Tue Dec 29, 2015 5:39 pm
ACG, it's good to see empirical evidence that massed artillery does what it is supposed to do.
I've only ever used artillery loose in the stack or then in a Division after your post about the efficacy of an Artillery Division. Recapping, artillery are support units and get to fill the frontage allocated to those units no matter where they are in the stack. An artillery Division gets the advantages of a Division commander's bonus, which loose guns in the stack would not. Putting them in a Division by themselves leaves more room in the infantry Division for combat elements. They inflict a lot of damage but don't take much return fire, so the Arty commander is on the fast track to promotion. Athena doesn't form large artillery Divisions, so I get the advantage of massed 12 or 20 lbers vs. her mostly mixed Division 6-lbrs. Even if the overall effect was the same, I would do it so that my infantry Divisions had a quarter more slots for infantry.
The "shield" to my Eastern "sword" is a line of entrenched, mostly militia Divisions. I put one each in St. Louis, Cairo, Evansville, Lexington, Cincy, Ashland, Parkersburg, Wheeling and Pittsburgh. The starting force that McDowell commands becomes the reserve for this shield. I have a few stockades block MD off to protect D.C. Then Grant's Army can attack from a position of strength in the summer of 1862.
Every moving unit takes attrition. Even a token offensive force in MO or KY or an amphib assault force as a diversion, takes hits. If I want replacements for my main thrust, then I have to refill all of the depleted units, east and west. It just doesn't work out.
In a couple threads we've discussed the actual importance of the Mississippi river to the Union. Railroads had pretty much totally replaced it as a necessity for Midwest goods. Union ironclads moved captured cotton up the river after delivering reinforcements, but no real economic reason existed for its liberation. Union newspapers might proclaim that the Confederacy was split in two, but TX and AR did not surrender as a consequence. Lee's army did not starve because of the loss of longhorn steaks, but because of the loss of steam engines to pull cargo trains. We all know that taking Ol' Miss was part of the Anaconda Plan and we all equally know that Anaconda was not the plan. The simple fact is that Richmond is worth more than all the other strategic cities combined.

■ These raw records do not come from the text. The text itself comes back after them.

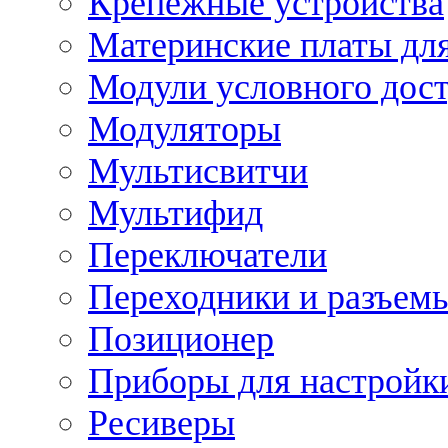
Крепежные устройства
Материнские платы для
Модули условного дос
Модуляторы
Мультисвитчи
Мультифид
Переключатели
Переходники и разъем
Позиционер
Приборы для настройк
Ресиверы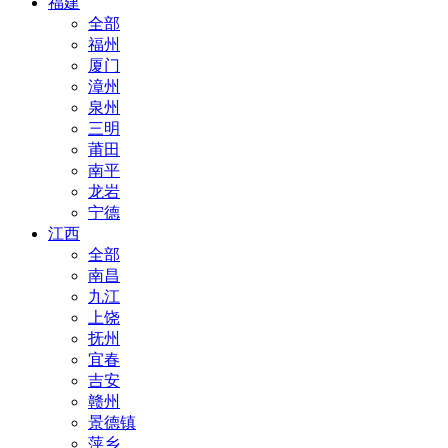
福建
全部
福州
厦门
漳州
泉州
三明
莆田
南平
龙岩
宁德
江西
全部
南昌
九江
上饶
抚州
宜春
吉安
赣州
景德镇
萍乡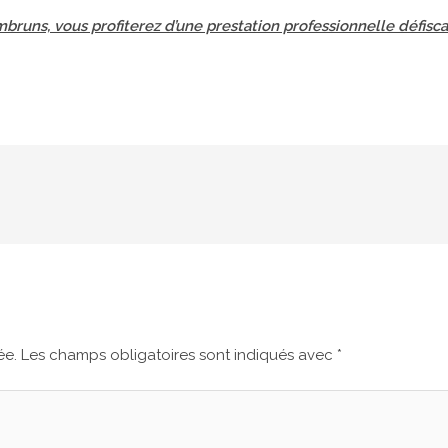
bruns, vous profiterez d’une prestation professionnelle défisca
ée.
Les champs obligatoires sont indiqués avec
*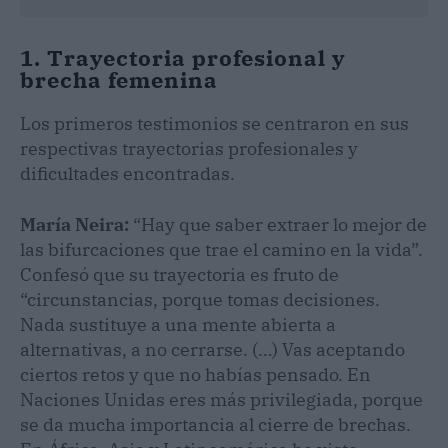
1. Trayectoria profesional y
brecha femenina
Los primeros testimonios se centraron en sus
respectivas trayectorias profesionales y
dificultades encontradas.
María Neira:
“Hay que saber extraer lo mejor de
las bifurcaciones que trae el camino en la vida”.
Confesó que su trayectoria es fruto de
“circunstancias, porque tomas decisiones.
Nada sustituye a una mente abierta a
alternativas, a no cerrarse. (…) Vas aceptando
ciertos retos y que no habías pensado. En
Naciones Unidas eres más privilegiada, porque
se da mucha importancia al cierre de brechas.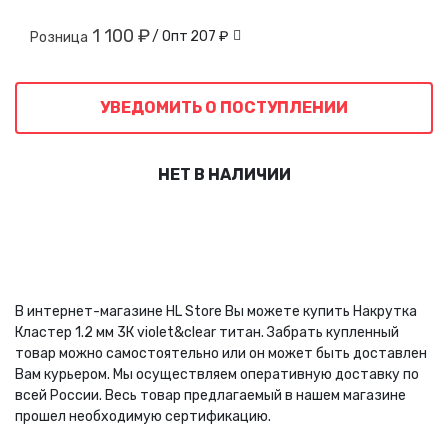
1 100 ₽
/ Опт
207 ₽
Розница
УВЕДОМИТЬ О ПОСТУПЛЕНИИ
НЕТ В НАЛИЧИИ
В интернет-магазине HL Store Вы можете купить Накрутка
Кластер 1.2 мм 3К violet&clear титан. Забрать купленный
товар можно самостоятельно или он может быть доставлен
Вам курьером. Мы осуществляем оперативную доставку по
всей России. Весь товар предлагаемый в нашем магазине
прошел необходимую сертификацию.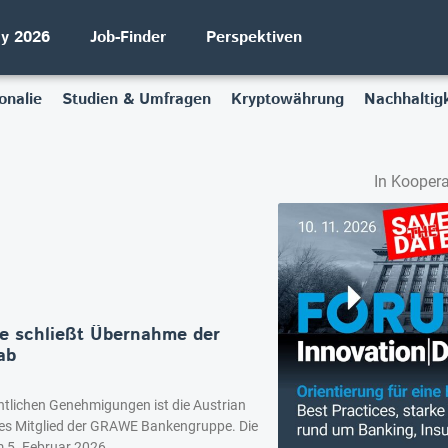
ay 2026
Job-Finder
Perspektiven
onalie
Studien & Umfragen
Kryptowährung
Nachhaltigk
In Koopera
 schließt Übernahme der
ab
chtlichen Genehmigungen ist die Austrian
ges Mitglied der GRAWE Bankengruppe. Die
5. Februar 2026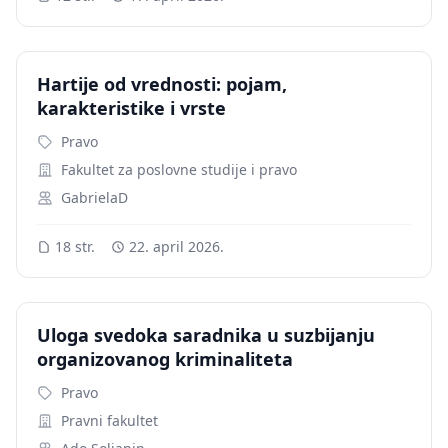
Hartije od vrednosti: pojam,
karakteristike i vrste
Pravo
Fakultet za poslovne studije i pravo
GabrielaD
18 str.
22. april 2026.
Uloga svedoka saradnika u suzbijanju
organizovanog kriminaliteta
Pravo
Pravni fakultet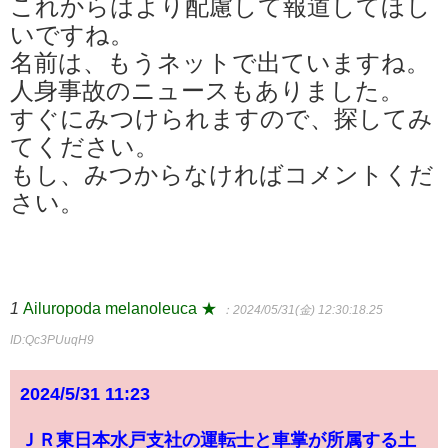
これからはより配慮して報道してほし
いですね。
名前は、もうネットで出ていますね。
人身事故のニュースもありました。
すぐにみつけられますので、探してみ
てください。
もし、みつからなければコメントくだ
さい。
1
Ailuropoda melanoleuca ★
：2024/05/31(金) 12:30:18.25
ID:Qc3PUuqH9
2024/5/31 11:23
ＪＲ東日本水戸支社の運転士と車掌が所属する土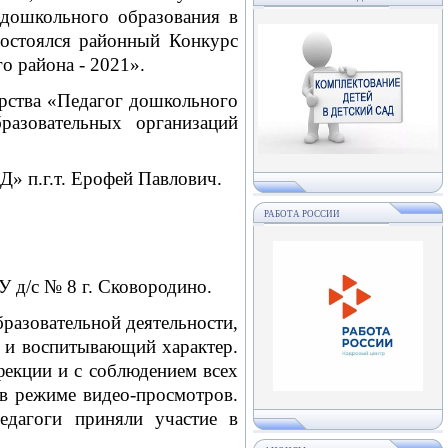
 дошкольного образования в
остоялся районный Конкурс
о района - 2021».
ерства «Педагог дошкольного
азовательных организаций
» п.г.т. Ерофей Павлович.
РАБОТА РОССИИ
 д/с № 8 г. Сковородино.
азовательной деятельности,
 и воспитывающий характер.
екции и с соблюдением всех
в режиме видео-просмотров.
едагоги приняли участие в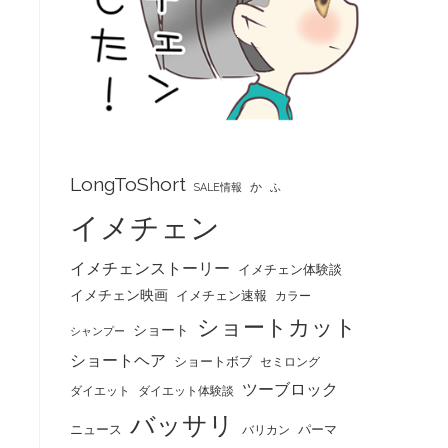
っ
LongToShort
か
SALE情報
ふ
イメチェン
イメチェンストーリー
イメチェン体験談
イメチェン映画
イメチェン速報
カラー
ショートカット
ショート
シャンプー
ショートヘア
ショートボブ
セミロング
ツーブロック
ダイエット
ダイエット体験談
バッサリ
ニュース
パーマ
バリカン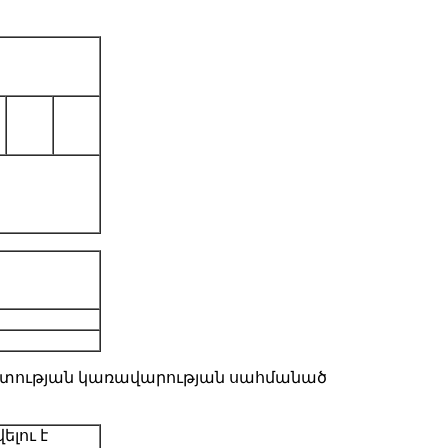
պետության կառավարության սահմանած
լու է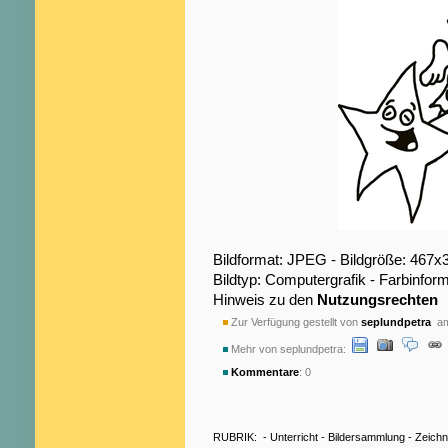
Bildformat: JPEG - Bildgröße: 467x
Bildtyp: Computergrafik - Farbinfo
Hinweis zu den
Nutzungsrechten
Zur Verfügung gestellt von
seplundpetra
am
Mehr von seplundpetra:
Kommentare
: 0
RUBRIK:
-
Unterricht
-
Bildersammlung
-
Zeich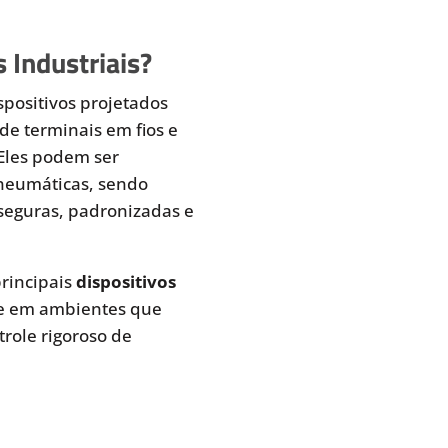
 Industriais?
spositivos projetados
de terminais em fios e
 Eles podem ser
pneumáticas, sendo
seguras, padronizadas e
rincipais
dispositivos
te em ambientes que
role rigoroso de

Strategically, VA sticks out like the proverbial sore thumb. The one depot in Garysburg NC connects VA to the rest of the CSA. Even if a second line of depots is constructed (which I would advocate) a force in eastern KY can act against this. Also, partisans can destroy depots all over VA. The peninsula is vulnerable as well as Albemarle sound. A thrust from Williamsburg VA has a dry route to the capital with no rivers to cross. Power numbers don't mean much for me. The elite Union force I have above contains mostly line infantry that the CSA pool does not match. The command effect of Lee and Grant cancel out, but down where the rubber meets the road, good infantry and big guns will make the difference.
I'm the 51st shade of gray. Eat, pray, Charge!